Skin capillary endothelial cells form a network of spatiotemporally conserved Ca ²⁺ activity

Ca ²⁺ signaling and its regulation are important for endothelial cell (EC) function and signaling. Yet, the spatiotemporal organization of Ca ²⁺ activity and its regulation across a vascular plexus is poorly understood in an in vivo mammalian context. To overcome this gap in knowledge, we developed an intravital imaging approach to resolve Ca ²⁺ activity with single-cell resolution in skin vasculature of adult mice via multiphoton microscopy. Here, we tracked thousands of Ca ²⁺ events in the skin capillary plexus during homeostasis and observed signaling heterogeneity between ECs, with just over half displaying Ca ²⁺ activity at any given time. Longitudinal tracking of the same mice revealed that the same capillary ECs maintain Ca ²⁺ activity over days to weeks. Interestingly, activity dynamics, such as frequency and event duration, are not conserved at a single-cell level but are maintained at an EC population level.
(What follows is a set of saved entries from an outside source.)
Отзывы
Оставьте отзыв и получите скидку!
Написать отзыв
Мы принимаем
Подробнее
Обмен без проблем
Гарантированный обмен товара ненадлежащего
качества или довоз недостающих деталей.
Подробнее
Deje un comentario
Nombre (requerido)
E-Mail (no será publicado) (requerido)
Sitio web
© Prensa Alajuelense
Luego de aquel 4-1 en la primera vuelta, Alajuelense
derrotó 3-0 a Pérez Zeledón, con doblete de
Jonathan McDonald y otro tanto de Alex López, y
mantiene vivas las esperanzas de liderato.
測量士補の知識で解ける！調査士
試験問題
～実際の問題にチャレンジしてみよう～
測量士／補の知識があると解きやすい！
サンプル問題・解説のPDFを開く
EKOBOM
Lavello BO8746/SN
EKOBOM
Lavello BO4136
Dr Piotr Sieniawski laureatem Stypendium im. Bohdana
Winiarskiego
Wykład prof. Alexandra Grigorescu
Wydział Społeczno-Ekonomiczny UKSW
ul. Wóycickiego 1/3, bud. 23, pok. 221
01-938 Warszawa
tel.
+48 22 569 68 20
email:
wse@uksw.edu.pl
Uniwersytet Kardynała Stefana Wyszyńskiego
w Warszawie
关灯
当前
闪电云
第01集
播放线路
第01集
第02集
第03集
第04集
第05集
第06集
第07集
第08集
Molecularly, conditional deletion of the gap junction protein Connexin 43 (Cx43cKO) in ECs leads to a subset of ECs displaying sustained Ca ²⁺ activity, biasing signaling dynamics of the whole network toward chronically persistent activity over time. Sustained capillary Ca ²⁺ activity results in vascular permeability and flow dysregulation. Last, through pharmacological targeting of known agonists/antagonists, we showed that inhibition of L-type Voltage Gated Ca ²⁺ channels non-cell-autonomously restores Ca ²⁺ activity, blood flow, and barrier function in Cx43cKO mice. Collectively, our work provides insight into the spatial and temporal characteristics, extent, and regulation of Ca ²⁺ activity in skin capillaries of live mice.